▶ **Texte proposé**:
A.− MARINE 1. [En parlant d'un navire, ou, p. méton., de navigateurs] Être porté vers la côte sous l'effet du vent et sans pouvoir se relever, s'échouer. Anton. se relever :12. Le 11, par 53 degrés 54 minutes de latitude, on vit la terre à huit ou neuf lieues de distance : on s'en tint assez éloigné pour n'avoir point à craindre de s'y affaler, et cependant assez près pour n'en pas perdre la vue; ...
Voyage de La Pérouse autour du monde,t. 1,1797, p. 138.
13. Les vents étaient fixés au sud avec une telle constance que, depuis près d'un mois, ils n'avaient pas varié de 20 degrés; et nous nous exposions, en courant ainsi vent arrière vers le fond de ce golfe, à nous affaler de manière à être obligés peut-être d'attendre le renversement de la mousson pour en sortir. Mais ce n'était pas le plus grand inconvénient; ...

▶ **Données présentées**:
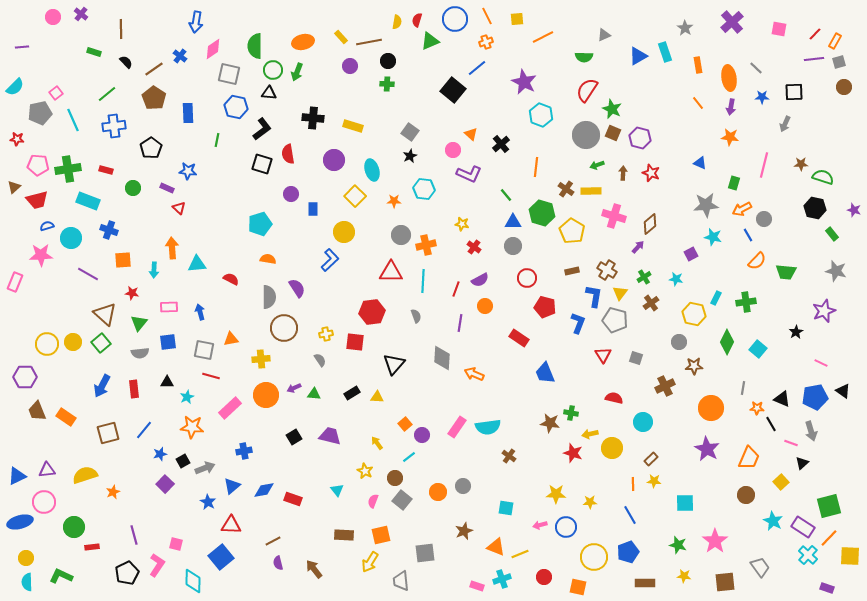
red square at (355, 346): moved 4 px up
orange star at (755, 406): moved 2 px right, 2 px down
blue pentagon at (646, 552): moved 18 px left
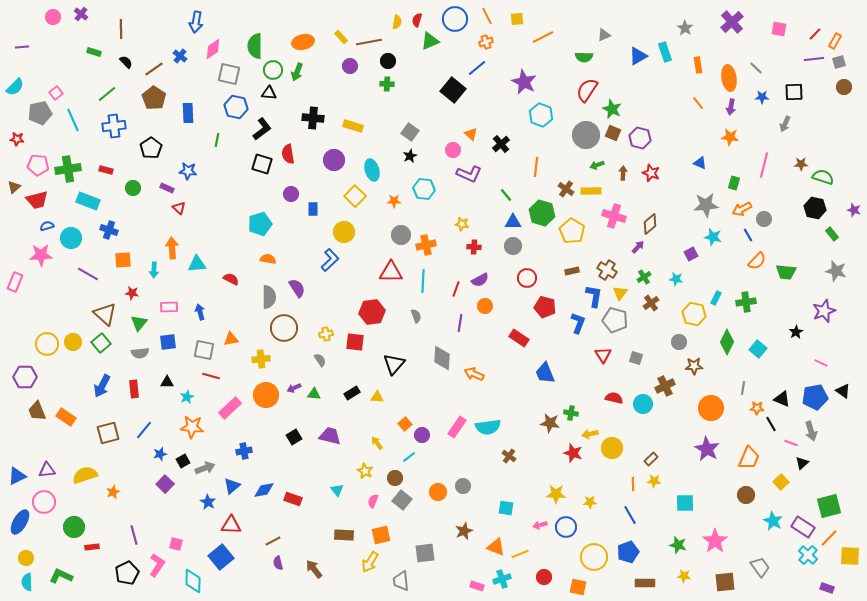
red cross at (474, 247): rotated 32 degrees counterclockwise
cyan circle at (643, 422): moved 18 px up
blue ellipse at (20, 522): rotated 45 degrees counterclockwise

▶ **Objectif de l'exercice**:
Répondez aux questions ci-dessous en vous appuyant sur l'article consacré à « s'affaler ».
1. Quel antonyme l'article indique-t-il pour le sens maritime du verbe ?
2. D'après la citation numérotée 12, à quelle distance aperçut-on la terre ?
3. D'après la citation numérotée 13, depuis combien de temps les vents n'avaient-ils pas varié de 20 degrés ?

▶ **Réponse attendue**:
1. L'antonyme indiqué est « se relever ».
2. On aperçut la terre à huit ou neuf lieues de distance.
3. Les vents n'avaient pas varié de 20 degrés depuis près d'un mois.